SELECTED EXCERPT —
#####
Kenyan women's rights activist

Editar Adhiambo Ochieng is a Kenyan activist and feminist who advocates for women's rights and supports survivors of sexual violence. In 2020, Ochieng became the first winner of the Wangari Maathai Award in Kenya for her contribution to curb the spread of COVID-19 pandemic in the Kibera slum.

== Personal life ==
Ochieng was born and raised in Kibera, one of the largest slums in Nairobi. At the age of six, she was raped, and at 16 years old, Ochieng was gang-raped after which her attackers publicly bragged about their crime. Ochieng refers to these personal experiences as examples of the normalized sexual violence against women and highlights the strength of women strength in enduring such crimes. Ochieng states that this obsolete mindset serves as the driving force for her activism.

== Career ==
Ochieng founded the Feminist for Peace, Rights and Justice Centre in Kibera. She is an intersectional feminist. Her centre aims to build leadership among young women, serving as a multi-generational organizing and networking platform. Ochieng encourages women to speak their stories and raise awareness to showcase the commonality of these experiences. The centre she runs serves as a support network for vulnerable women, such as those leaving abusive relationships. According to the government of Kenya, 45% of women and girls ages 15–49 have experienced violence. Many cases go unreported, and few receive medical care or justice.

Ochieng's work addresses a range of issues faced by women in the community. She provides sanitary products to vulnerable women, supports the implementation of United Nations Security Council Resolution 1325 as a way to include women in peace and security plans, and educates women on their constitutional rights. She is also a Toolkit Organiser with Peace Brigades International Kenya, collaborating with other Nairobi women human rights defenders (WHRD). She was among 56+ people arrested during a march on 7 July 2020 against police brutality, as over 100 people had been killed by Kenyan police up to that point in 2020.

=== COVID-19 pandemic ===
During the COVID-19 pandemic, Ochieng coordinated door-to-door services, food donations, and reusable masks for sexual violence survivors and vulnerable women in the community, as well as regularly informing locals about the pandemic. To prioritise food and relief, Ochieng mapped out the most vulnerable areas of the settlement. She is also responsible for the creation of a 'Feminist Library', which seeks to educate children who are unable to attend school due to the health crisis.

Ochieng was a panelist during the annual discussion on the human rights of women held by the UN Human Rights Council, which was centered around the theme of COVID-19 and women's rights.

Ochieng unsuccessfully vied for a parliamentary seat in the Kibra Constituency on the Ukweli party's ticket during the by-election of 7 November 2019, garnering 59 votes out of a total of 41,984 cast. This was after she qualified in primaries and her name was published in the competitive list of politicians who participated in the by-election that was held in 2019 November.

=== Awards ===
In 2020, Ochieng's contributions in Kibera during the COVID-19 pandemic were recognised when she won the Wangari Maathai Award, making her the first recipient of the award.
#####
WORK INSTRUCTION 1 — Using the biography of Editar Adhiambo Ochieng above, decide whether each statement agrees with it. Give yes or no for each, with the exact words from the biography that decide it. (a) Ochieng founded her centre in Kibera. (b) Ochieng won the parliamentary seat she sought in the 2019 by-election. (c) Ochieng was arrested during a march held on 7 July 2020.
WORK INSTRUCTION 2 — According to the biography of Editar Adhiambo Ochieng above, how many votes did she receive in the November 2019 by-election?
#####
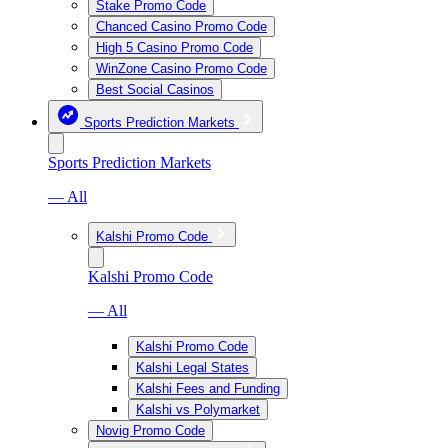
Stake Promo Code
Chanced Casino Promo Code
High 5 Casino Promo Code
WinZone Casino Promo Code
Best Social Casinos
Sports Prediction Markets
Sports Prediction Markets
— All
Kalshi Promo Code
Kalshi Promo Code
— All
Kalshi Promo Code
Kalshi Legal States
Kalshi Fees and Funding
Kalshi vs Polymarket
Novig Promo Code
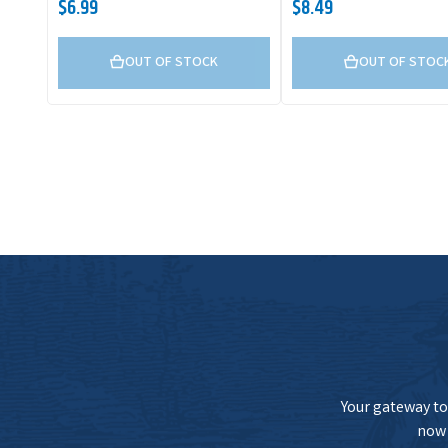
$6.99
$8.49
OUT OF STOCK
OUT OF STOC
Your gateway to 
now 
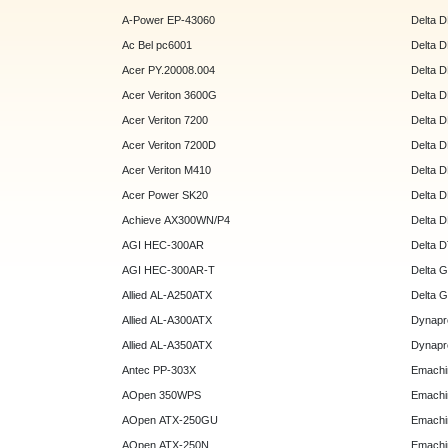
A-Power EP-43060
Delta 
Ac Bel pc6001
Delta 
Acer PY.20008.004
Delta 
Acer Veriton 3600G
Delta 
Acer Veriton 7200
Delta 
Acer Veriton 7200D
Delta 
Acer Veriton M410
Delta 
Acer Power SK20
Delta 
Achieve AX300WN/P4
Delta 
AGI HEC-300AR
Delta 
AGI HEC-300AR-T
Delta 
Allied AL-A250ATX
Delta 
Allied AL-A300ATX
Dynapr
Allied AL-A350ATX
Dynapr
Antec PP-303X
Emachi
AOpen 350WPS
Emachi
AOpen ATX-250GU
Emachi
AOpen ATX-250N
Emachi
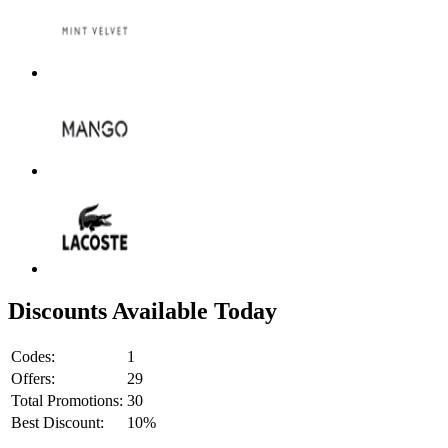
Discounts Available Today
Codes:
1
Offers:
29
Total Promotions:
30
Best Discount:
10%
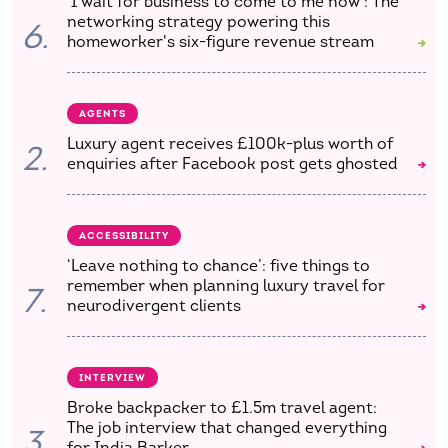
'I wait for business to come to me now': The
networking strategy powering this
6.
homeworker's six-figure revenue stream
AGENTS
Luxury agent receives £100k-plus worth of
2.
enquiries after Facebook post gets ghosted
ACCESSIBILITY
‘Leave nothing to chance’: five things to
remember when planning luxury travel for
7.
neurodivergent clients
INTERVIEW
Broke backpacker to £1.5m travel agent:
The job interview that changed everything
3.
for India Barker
#####
WRITTEN ANSWER 1 —
(a) Yes: "Ochieng founded the Feminist for Peace, Rights and Justice Centre in Kibera."
(b) No: "Ochieng unsuccessfully vied for a parliamentary seat in the Kibra Constituency"
(c) Yes: "She was among 56+ people arrested during a march on 7 July 2020 against police brutality"

WRITTEN ANSWER 2 — She received 59 of the 41,984 votes cast.